A total of 532 consecutive patients underwent 613 THA between January 1 and December 31, 2017. A random derivation cohort (100 patients, 115 hips) was used to determine accuracy. After generation of a gold standard, the algorithm was compared to manual extraction to validate performance in raw data extraction. The full cohort (532 patients, 613 hips) was used to determine recall, precision, and F-value.

Results

AI accuracy was 95.0%, compared to 94.5% for manual review ( P = .69). Recall of 96.0% (84.0%-100%), precision of 88.0% (33%-100%) and F-measure of 0.85 (0.5-1) was achieved for all adverse events.

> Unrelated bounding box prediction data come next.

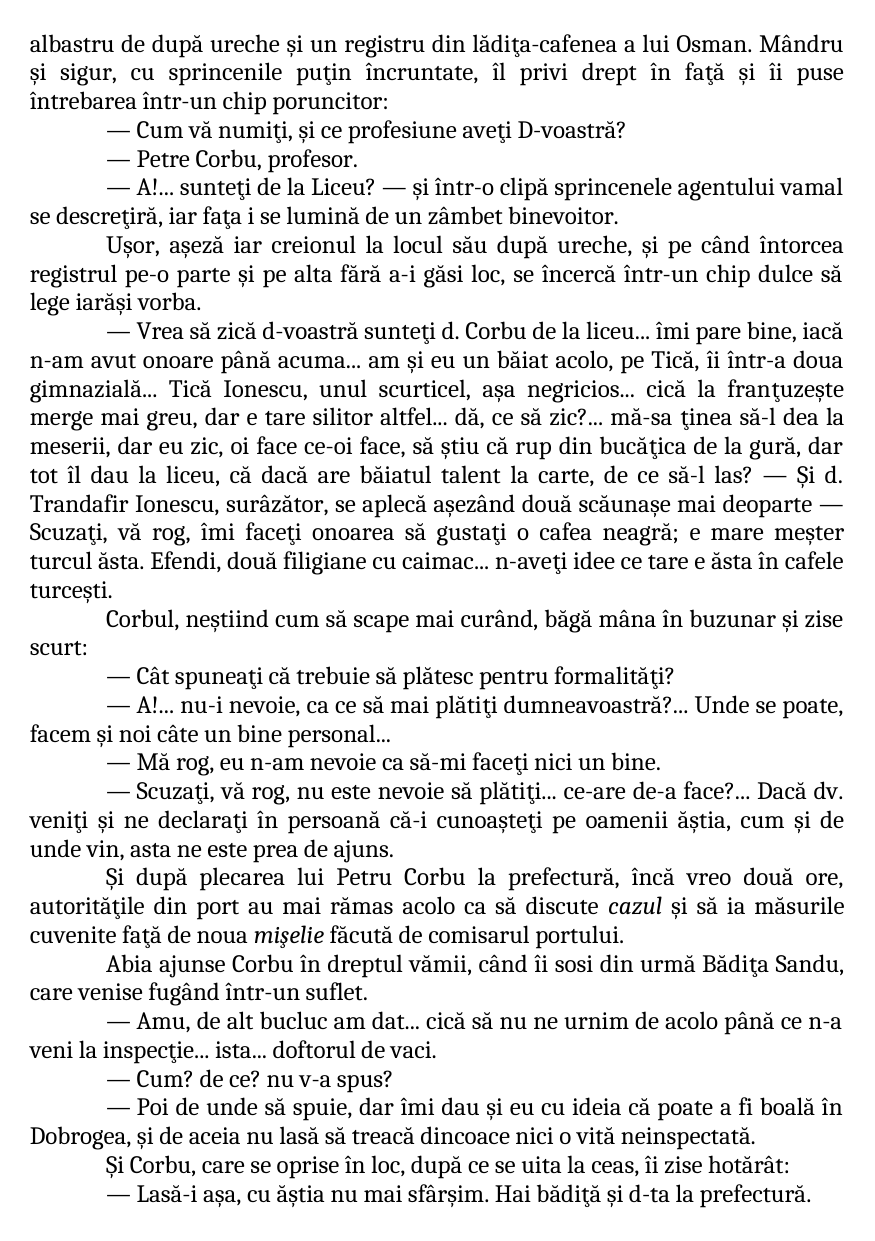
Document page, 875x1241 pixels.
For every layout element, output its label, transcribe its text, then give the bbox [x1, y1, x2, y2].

text Corbul, neştiind cum să scape mai curând, băgă mâna în buzunar şi zise scurt: [29, 604, 844, 662]
text — Poi de unde să spuie, dar îmi dau şi eu cu ideia că poate a fi boală în Dobrogea, şi de aceia nu lasă să treacă dincoace nici o vită neinspectată. [29, 1093, 844, 1151]
text — Cum? de ce? nu v-a spus? [29, 1064, 844, 1093]
text — Mă rog, eu n-am nevoie ca să-mi faceţi nici un bine. [29, 748, 844, 777]
text — A!... sunteţi de la Liceu? — şi într-o clipă sprincenele agentului vamal se descreţiră, iar faţa i se lumină de un zâmbet binevoitor. [29, 173, 844, 231]
text Uşor, aşeză iar creionul la locul său după ureche, şi pe când întorcea registrul pe-o parte şi pe alta fără a-i găsi loc, se încercă într-un chip dulce să lege iarăşi vorba. [29, 231, 844, 317]
text — Scuzaţi, vă rog, nu este nevoie să plătiţi... ce-are de-a face?... Dacă dv. veniţi şi ne declaraţi în persoană că-i cunoaşteţi pe oamenii ăştia, cum şi de unde vin, asta ne este prea de ajuns. [29, 777, 844, 863]
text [29, 29, 844, 116]
text — Cât spuneaţi că trebuie să plătesc pentru formalităţi? [29, 662, 844, 691]
text — Cum vă numiţi, şi ce profesiune aveţi D-voastră? [29, 116, 844, 144]
text Şi Corbu, care se oprise în loc, după ce se uita la ceas, îi zise hotărât: [29, 1151, 844, 1179]
text — Petre Corbu, profesor. [29, 144, 844, 173]
text — Vrea să zică d-voastră sunteţi d. Corbu de la liceu... îmi pare bine, iacă n-am avut onoare până acuma... am şi eu un băiat acolo, pe Tică, îi într-a doua gimnazială... Tică Ionescu, unul scurticel, aşa negricios... cică la franţuzeşte merge mai greu, dar e tare silitor altfel... dă, ce să zic?... mă-sa ţinea să-l dea la meserii, dar eu zic, oi face ce-oi face, să ştiu că rup din bucăţica de la gură, dar tot îl dau la liceu, că dacă are băiatul talent la carte, de ce să-l las? — Şi d. Trandafir Ionescu, surâzător, se aplecă aşezând două scăunaşe mai deoparte — Scuzaţi, vă rog, îmi faceţi onoarea să gustaţi o cafea neagră; e mare meşter turcul ăsta. Efendi, două filigiane cu caimac... n-aveţi idee ce tare e ăsta în cafele turceşti. [29, 317, 844, 604]
text — Lasă-i aşa, cu ăştia nu mai sfârşim. Hai bădiţă şi d-ta la prefectură. [29, 1179, 844, 1208]
text Abia ajunse Corbu în dreptul vămii, când îi sosi din urmă Bădiţa Sandu, care venise fugând într-un suflet. [29, 949, 844, 1007]
text Şi după plecarea lui Petru Corbu la prefectură, încă vreo două ore, autorităţile din port au mai rămas acolo ca să discute cazul şi să ia măsurile cuvenite faţă de noua mişelie făcută de comisarul portului. [29, 863, 844, 949]
text — Amu, de alt bucluc am dat... cică să nu ne urnim de acolo până ce n-a veni la inspecţie... ista... doftorul de vaci. [29, 1007, 844, 1064]
text — A!... nu-i nevoie, ca ce să mai plătiţi dumneavoastră?... Unde se poate, facem şi noi câte un bine personal... [29, 691, 844, 748]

No adverse events were recorded in 80.6%, 1.3% required reintervention and 18.1% had “transient” events.

Conclusion

The use of an automated, AI-supported search algorithm for EMRs provided continuous feedback on the quality of care with a performance level comparable to manual data extraction, but with greater speed. New clinical information surfaced, as 18.1% of patients can be expected to have “transient” problems.